◆ SUPPLIED RECORDS:

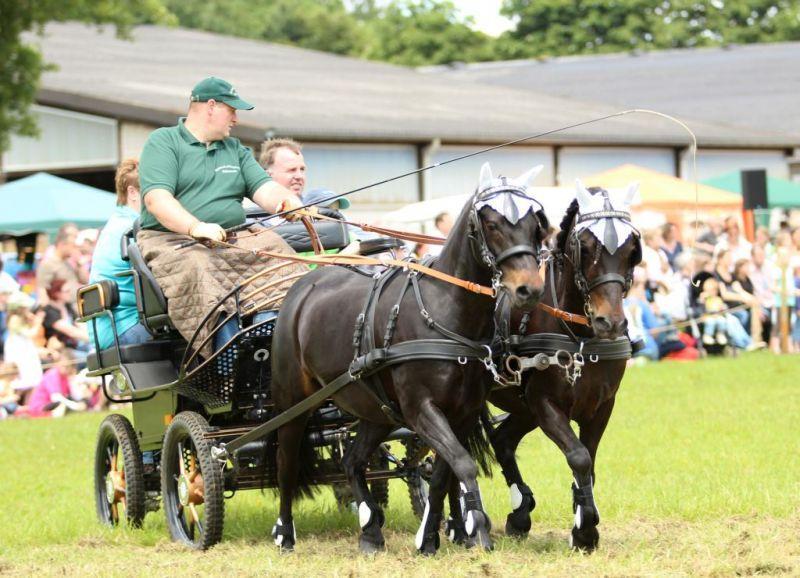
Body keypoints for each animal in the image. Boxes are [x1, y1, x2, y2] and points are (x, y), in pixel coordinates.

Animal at [268, 163, 552, 552]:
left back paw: (370, 530)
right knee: (286, 463)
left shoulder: (462, 413)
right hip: (292, 402)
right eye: (492, 224)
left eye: (536, 224)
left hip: (375, 409)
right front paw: (476, 528)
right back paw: (285, 533)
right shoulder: (422, 409)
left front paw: (431, 537)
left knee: (352, 460)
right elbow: (463, 464)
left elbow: (443, 474)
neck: (445, 310)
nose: (529, 289)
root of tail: (301, 287)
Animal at [482, 180, 644, 548]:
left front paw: (584, 517)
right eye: (586, 247)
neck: (579, 334)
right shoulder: (545, 403)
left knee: (502, 441)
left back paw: (520, 514)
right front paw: (585, 530)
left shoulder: (601, 405)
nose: (610, 322)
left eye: (632, 248)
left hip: (523, 407)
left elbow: (591, 462)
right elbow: (579, 456)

◆ ACTIVITY:
Look above for the line that contains "left shoulder: (462, 413)". That line and every line after it through the end of the data must be written out exactly, with nothing else.

◆ OUTPUT OF THE TASK:
left shoulder: (462, 413)
right hip: (292, 402)
right eye: (492, 224)
left eye: (536, 224)
left hip: (375, 409)
right front paw: (476, 528)
right back paw: (285, 533)
right shoulder: (422, 409)
left front paw: (431, 537)
left knee: (352, 460)
right elbow: (463, 464)
left elbow: (443, 474)
neck: (445, 310)
nose: (529, 289)
root of tail: (301, 287)
Animal at [482, 180, 644, 548]:
left front paw: (584, 517)
right eye: (586, 247)
neck: (579, 334)
right shoulder: (545, 403)
left knee: (502, 441)
left back paw: (520, 514)
right front paw: (585, 530)
left shoulder: (601, 405)
nose: (610, 322)
left eye: (632, 248)
left hip: (523, 407)
left elbow: (591, 462)
right elbow: (579, 456)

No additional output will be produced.